| Exercise description |
Check each line of the data below for the string "Carpentras", then state how many have it and nothing else.

··· Data shown

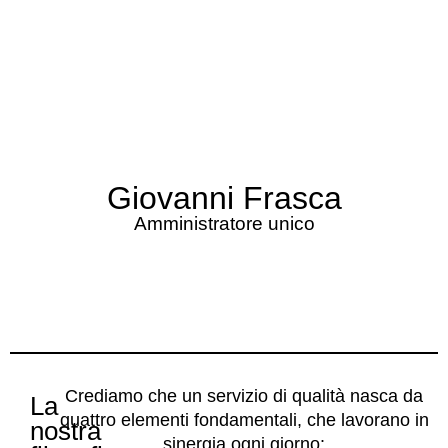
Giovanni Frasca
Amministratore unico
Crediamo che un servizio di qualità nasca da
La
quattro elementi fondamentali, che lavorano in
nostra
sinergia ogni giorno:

······
··· Data shown

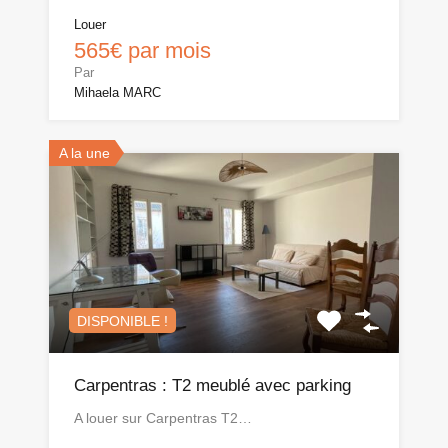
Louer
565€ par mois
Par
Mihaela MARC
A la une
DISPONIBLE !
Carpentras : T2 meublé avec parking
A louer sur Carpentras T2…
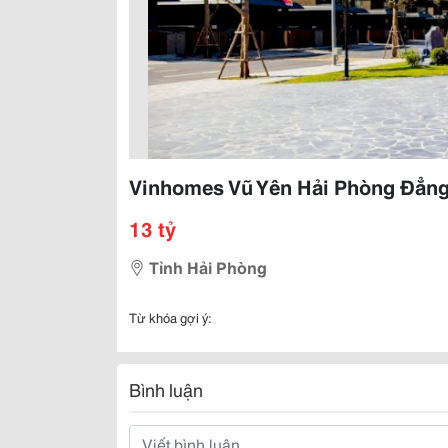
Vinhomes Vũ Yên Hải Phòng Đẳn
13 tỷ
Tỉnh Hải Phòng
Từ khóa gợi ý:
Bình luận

······

| Result of the exercise |
2